### 課題の目的
原文のうち、「最初に言っておきたいのは、こ」を含む語句で始まり「り、共感されずらい主人公だ。」で終わる部分を、「おじい」を「おじいちゃん」に置き換えて書き直してください。

主人公の狩野純(夏菜)はまっすぐ正直ゆえ不器用で、何をやってもうまくいかない就活生。一方、後に夫となる待田愛<いとし>(風間俊介)はもともと何をさせても大変優秀な少年であったが、双子の弟が亡くなって以来、心を閉ざし、家出をしてふらふらと8年もの間をむげに過ごした青年だ。この二人が出会い、結婚し、人生の困難に立ち向かう、というのが、「ざっくり」としたあらすじだ。ざっくり、とさせたのは人物設定が複雑過ぎでストーリー説明がからまりそうなので、まずはシンプルなところから話を始めようと思ったからだ。
最初に言っておきたいのは、これは悲劇ではなく、希望の物語だということ。覚えておいてほしい。
 
第一話は大学生の純が宮古島の実家に帰るところから始まる。父・善行(武田鉄矢)に実家のホテルを継がせてほしいと直談判するためである。もともとこのホテルは母親の父、つまり純の祖父が建てたものだった。病気の祖母のために、いるだけで旅気分が味わえるよう建てられたこのホテルは、誰もが笑顔になる「まほうのくに」であったという。そんななか、純が小学生の頃、大阪で仕事に失敗した父が、仕方なくこのホテルを継ぐこととなった。それで純は家族と宮古に移り住むことになったのである。父親にとって宮古島にいること自体が屈辱であり、また、頑固で人当たりの悪い父にホテル業は向いていなかった。祖父が亡くなった今、純が大好きだったおじいのホテルは見る影もなく、今にも潰れそうである。このことに危機感を持った純は 、父に「ホテルを継がせてほしい。おじいが作ったような『まほうのくに』を取り戻したい」と願い出る。無鉄砲でまっすぐで不器用な純は父親を強い口調で責め立てる。お父ちゃんのせいでおじいのホテルはめちゃくちゃじゃないか。
そう言われて大人しく言うことをきく父親ではもちろんない。「ホテルは純の兄に継がせる。お前なんかに何がわかる。もうこの家には帰ってくるな。」
純も負けじと、「こんな家でて行ってやる。私はお父ちゃんよりもっとすごい社長になってやる。"まほうのくに"をもう一度取り戻すんだ!」
 
狩野家は父親の独断で何もかも決められてしまう家庭であり、母も、兄や弟も全く頼りにならない。恐らく純はその性格から子供の頃から何かと叱られ、兄弟とも気が合わず、いつもつまはじきだったのだろう。友人や恋人とも、空気を読まず自己主張ばかりするのでうまくいったことがないようである。狩野純は非常に孤独であり、共感されずらい主人公だ。
 
純がおじいのホテルにこだわるのは、純に初めて居場所を与えてくれたからだ。純に「そのままでいい」と言ってくれたのは、おじいが初めてなのではないだろうか。「女のくせに」言うことを聞かず、誰にもかばってもらえない寂しさから、救ってくれたのがおじいであり、おじいのホテルなのだ。純が帰りたいのはそこなのだ。

### 記録一覧
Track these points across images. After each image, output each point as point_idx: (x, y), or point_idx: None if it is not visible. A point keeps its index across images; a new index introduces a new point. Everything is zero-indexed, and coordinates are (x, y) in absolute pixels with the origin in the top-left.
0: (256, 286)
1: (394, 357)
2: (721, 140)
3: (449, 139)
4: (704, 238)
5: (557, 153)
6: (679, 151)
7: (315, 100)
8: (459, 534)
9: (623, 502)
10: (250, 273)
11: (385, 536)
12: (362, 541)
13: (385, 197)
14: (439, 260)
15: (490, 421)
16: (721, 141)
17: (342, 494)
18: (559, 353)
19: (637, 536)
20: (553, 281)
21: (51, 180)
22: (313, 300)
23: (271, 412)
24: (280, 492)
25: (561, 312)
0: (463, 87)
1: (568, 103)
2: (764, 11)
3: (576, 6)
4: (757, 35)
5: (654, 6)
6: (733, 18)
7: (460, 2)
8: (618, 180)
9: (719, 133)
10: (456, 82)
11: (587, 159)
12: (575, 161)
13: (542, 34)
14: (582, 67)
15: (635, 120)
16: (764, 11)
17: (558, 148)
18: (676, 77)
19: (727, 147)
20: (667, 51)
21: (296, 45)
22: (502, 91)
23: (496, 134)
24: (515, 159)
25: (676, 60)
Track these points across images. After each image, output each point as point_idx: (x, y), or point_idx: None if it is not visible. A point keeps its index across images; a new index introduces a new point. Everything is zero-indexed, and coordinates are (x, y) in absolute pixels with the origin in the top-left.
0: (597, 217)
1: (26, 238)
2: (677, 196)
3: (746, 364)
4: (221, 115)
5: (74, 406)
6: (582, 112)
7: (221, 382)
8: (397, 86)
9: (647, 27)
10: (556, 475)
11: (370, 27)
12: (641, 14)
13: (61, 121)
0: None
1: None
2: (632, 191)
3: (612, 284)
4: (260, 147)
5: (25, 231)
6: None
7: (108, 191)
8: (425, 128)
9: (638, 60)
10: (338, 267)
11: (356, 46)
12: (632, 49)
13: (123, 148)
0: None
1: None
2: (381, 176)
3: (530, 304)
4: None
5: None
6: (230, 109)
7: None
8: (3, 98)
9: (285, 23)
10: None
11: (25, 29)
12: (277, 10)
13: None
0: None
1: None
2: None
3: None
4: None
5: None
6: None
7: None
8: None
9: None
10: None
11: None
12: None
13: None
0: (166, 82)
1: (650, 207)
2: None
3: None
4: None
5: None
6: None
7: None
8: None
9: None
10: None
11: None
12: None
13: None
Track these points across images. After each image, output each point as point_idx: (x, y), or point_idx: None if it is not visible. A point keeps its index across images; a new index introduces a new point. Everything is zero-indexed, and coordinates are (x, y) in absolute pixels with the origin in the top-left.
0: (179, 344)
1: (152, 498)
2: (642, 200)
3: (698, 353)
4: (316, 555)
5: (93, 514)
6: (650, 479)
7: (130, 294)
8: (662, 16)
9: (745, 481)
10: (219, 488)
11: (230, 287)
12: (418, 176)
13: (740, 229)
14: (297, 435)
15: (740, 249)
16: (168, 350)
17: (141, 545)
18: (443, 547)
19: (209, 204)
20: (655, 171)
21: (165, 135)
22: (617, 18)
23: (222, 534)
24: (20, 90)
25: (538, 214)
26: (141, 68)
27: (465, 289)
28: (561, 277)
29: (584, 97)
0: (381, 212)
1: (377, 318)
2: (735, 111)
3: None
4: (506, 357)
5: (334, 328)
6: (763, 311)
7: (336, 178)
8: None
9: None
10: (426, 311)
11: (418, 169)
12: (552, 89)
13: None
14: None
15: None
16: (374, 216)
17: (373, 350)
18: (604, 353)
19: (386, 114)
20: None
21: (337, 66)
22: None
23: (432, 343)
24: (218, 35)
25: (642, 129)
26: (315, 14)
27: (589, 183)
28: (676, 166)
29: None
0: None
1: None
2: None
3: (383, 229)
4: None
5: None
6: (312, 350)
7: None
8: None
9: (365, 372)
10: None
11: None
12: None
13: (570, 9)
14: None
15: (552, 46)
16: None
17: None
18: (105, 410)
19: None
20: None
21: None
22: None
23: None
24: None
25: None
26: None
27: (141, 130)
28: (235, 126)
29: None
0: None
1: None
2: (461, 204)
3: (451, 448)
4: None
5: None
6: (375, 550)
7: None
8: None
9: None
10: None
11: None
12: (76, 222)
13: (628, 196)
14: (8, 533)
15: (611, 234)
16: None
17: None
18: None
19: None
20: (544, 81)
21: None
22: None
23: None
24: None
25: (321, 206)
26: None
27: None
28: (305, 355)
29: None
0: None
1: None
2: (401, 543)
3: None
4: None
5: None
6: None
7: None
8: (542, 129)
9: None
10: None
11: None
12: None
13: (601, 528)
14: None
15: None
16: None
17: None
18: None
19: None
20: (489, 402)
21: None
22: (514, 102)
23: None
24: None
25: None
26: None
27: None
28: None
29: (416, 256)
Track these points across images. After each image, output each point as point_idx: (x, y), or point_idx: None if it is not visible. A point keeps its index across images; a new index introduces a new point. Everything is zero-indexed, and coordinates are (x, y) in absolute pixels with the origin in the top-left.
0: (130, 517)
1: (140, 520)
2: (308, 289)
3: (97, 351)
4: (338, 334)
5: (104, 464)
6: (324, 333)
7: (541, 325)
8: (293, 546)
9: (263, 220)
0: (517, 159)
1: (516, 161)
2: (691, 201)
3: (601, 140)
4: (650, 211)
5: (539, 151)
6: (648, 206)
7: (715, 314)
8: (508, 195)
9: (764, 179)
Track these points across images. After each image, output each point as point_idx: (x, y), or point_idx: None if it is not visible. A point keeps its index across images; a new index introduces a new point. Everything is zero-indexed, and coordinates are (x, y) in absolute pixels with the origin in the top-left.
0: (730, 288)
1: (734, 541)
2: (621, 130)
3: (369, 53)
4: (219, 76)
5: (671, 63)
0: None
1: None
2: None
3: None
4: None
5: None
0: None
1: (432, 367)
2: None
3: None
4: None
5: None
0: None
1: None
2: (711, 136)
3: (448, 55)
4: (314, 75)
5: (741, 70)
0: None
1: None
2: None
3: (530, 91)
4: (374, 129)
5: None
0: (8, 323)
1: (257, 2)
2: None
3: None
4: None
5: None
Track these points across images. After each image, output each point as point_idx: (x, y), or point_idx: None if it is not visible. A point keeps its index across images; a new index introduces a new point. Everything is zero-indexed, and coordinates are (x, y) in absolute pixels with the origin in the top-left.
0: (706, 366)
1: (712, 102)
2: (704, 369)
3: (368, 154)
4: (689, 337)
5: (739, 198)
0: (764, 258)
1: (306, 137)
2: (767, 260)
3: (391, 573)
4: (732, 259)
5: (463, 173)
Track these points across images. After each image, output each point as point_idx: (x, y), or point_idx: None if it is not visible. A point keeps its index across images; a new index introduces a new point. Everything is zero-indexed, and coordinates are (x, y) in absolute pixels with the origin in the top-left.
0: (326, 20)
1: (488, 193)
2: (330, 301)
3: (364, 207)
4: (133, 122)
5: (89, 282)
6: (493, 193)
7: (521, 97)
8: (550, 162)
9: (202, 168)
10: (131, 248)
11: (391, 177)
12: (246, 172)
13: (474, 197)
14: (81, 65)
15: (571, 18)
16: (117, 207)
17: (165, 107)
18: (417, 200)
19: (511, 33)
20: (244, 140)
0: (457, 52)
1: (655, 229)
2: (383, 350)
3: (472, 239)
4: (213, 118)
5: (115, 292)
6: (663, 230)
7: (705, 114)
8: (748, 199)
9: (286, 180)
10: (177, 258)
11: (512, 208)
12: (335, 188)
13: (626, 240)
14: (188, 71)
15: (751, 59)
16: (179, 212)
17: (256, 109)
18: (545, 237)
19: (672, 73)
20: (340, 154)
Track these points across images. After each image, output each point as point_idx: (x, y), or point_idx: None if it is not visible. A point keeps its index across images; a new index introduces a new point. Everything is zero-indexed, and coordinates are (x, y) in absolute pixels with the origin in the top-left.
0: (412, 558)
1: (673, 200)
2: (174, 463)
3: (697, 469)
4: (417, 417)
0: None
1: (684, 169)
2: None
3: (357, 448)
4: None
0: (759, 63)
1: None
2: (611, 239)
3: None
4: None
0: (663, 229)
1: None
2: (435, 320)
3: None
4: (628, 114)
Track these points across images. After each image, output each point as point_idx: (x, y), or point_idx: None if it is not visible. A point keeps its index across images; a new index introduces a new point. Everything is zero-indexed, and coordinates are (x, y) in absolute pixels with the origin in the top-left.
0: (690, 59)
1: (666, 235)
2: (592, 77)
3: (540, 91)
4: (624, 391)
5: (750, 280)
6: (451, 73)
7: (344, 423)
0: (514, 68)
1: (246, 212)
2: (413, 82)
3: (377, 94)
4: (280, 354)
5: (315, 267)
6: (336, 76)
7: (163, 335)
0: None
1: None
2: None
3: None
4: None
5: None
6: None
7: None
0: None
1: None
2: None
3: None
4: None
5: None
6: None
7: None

### 想定解答
最初に言っておきたいのは、これは悲劇ではなく、希望の物語だということ。覚えておいてほしい。
 
第一話は大学生の純が宮古島の実家に帰るところから始まる。父・善行(武田鉄矢)に実家のホテルを継がせてほしいと直談判するためである。もともとこのホテルは母親の父、つまり純の祖父が建てたものだった。病気の祖母のために、いるだけで旅気分が味わえるよう建てられたこのホテルは、誰もが笑顔になる「まほうのくに」であったという。そんななか、純が小学生の頃、大阪で仕事に失敗した父が、仕方なくこのホテルを継ぐこととなった。それで純は家族と宮古に移り住むことになったのである。父親にとって宮古島にいること自体が屈辱であり、また、頑固で人当たりの悪い父にホテル業は向いていなかった。祖父が亡くなった今、純が大好きだったおじいちゃんのホテルは見る影もなく、今にも潰れそうである。このことに危機感を持った純は 、父に「ホテルを継がせてほしい。おじいちゃんが作ったような『まほうのくに』を取り戻したい」と願い出る。無鉄砲でまっすぐで不器用な純は父親を強い口調で責め立てる。お父ちゃんのせいでおじいちゃんのホテルはめちゃくちゃじゃないか。
そう言われて大人しく言うことをきく父親ではもちろんない。「ホテルは純の兄に継がせる。お前なんかに何がわかる。もうこの家には帰ってくるな。」
純も負けじと、「こんな家でて行ってやる。私はお父ちゃんよりもっとすごい社長になってやる。"まほうのくに"をもう一度取り戻すんだ!」
 
狩野家は父親の独断で何もかも決められてしまう家庭であり、母も、兄や弟も全く頼りにならない。恐らく純はその性格から子供の頃から何かと叱られ、兄弟とも気が合わず、いつもつまはじきだったのだろう。友人や恋人とも、空気を読まず自己主張ばかりするのでうまくいったことがないようである。狩野純は非常に孤独であり、共感されずらい主人公だ。